= Dataset content =
□ □ □ □
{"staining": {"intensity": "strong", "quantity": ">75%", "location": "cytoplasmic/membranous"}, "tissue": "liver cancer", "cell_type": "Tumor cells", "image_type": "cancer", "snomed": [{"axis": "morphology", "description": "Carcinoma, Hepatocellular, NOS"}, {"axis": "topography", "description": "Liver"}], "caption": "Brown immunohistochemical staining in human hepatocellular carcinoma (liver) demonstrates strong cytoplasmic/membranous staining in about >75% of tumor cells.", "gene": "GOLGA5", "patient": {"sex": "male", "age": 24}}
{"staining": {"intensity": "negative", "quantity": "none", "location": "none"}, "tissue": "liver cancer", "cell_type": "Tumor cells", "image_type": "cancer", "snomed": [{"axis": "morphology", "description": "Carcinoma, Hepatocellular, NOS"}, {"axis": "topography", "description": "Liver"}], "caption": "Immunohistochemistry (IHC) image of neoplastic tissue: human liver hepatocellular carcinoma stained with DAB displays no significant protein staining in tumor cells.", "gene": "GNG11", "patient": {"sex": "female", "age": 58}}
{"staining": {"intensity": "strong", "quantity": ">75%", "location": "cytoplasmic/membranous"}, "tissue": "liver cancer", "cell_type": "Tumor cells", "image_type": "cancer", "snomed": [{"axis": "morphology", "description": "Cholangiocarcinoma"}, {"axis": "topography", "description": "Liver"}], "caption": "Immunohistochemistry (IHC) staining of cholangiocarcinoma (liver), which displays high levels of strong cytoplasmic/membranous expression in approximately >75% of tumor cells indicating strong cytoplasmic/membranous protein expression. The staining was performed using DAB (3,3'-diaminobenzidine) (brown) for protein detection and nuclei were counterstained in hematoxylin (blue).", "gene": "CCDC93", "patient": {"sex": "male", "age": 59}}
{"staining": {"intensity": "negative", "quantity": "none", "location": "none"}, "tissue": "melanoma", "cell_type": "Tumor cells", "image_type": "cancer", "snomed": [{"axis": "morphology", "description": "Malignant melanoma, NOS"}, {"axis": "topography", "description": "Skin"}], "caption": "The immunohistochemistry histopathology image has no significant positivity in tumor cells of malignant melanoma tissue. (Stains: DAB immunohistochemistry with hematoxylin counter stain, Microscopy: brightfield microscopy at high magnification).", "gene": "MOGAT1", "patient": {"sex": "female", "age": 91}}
□ □ □ □
= The problem =
Which lines run from the one containing "(IHC) staining of" through the end of the material? Output them exactly.

= Answer for the task =
{"staining": {"intensity": "strong", "quantity": ">75%", "location": "cytoplasmic/membranous"}, "tissue": "liver cancer", "cell_type": "Tumor cells", "image_type": "cancer", "snomed": [{"axis": "morphology", "description": "Cholangiocarcinoma"}, {"axis": "topography", "description": "Liver"}], "caption": "Immunohistochemistry (IHC) staining of cholangiocarcinoma (liver), which displays high levels of strong cytoplasmic/membranous expression in approximately >75% of tumor cells indicating strong cytoplasmic/membranous protein expression. The staining was performed using DAB (3,3'-diaminobenzidine) (brown) for protein detection and nuclei were counterstained in hematoxylin (blue).", "gene": "CCDC93", "patient": {"sex": "male", "age": 59}}
{"staining": {"intensity": "negative", "quantity": "none", "location": "none"}, "tissue": "melanoma", "cell_type": "Tumor cells", "image_type": "cancer", "snomed": [{"axis": "morphology", "description": "Malignant melanoma, NOS"}, {"axis": "topography", "description": "Skin"}], "caption": "The immunohistochemistry histopathology image has no significant positivity in tumor cells of malignant melanoma tissue. (Stains: DAB immunohistochemistry with hematoxylin counter stain, Microscopy: brightfield microscopy at high magnification).", "gene": "MOGAT1", "patient": {"sex": "female", "age": 91}}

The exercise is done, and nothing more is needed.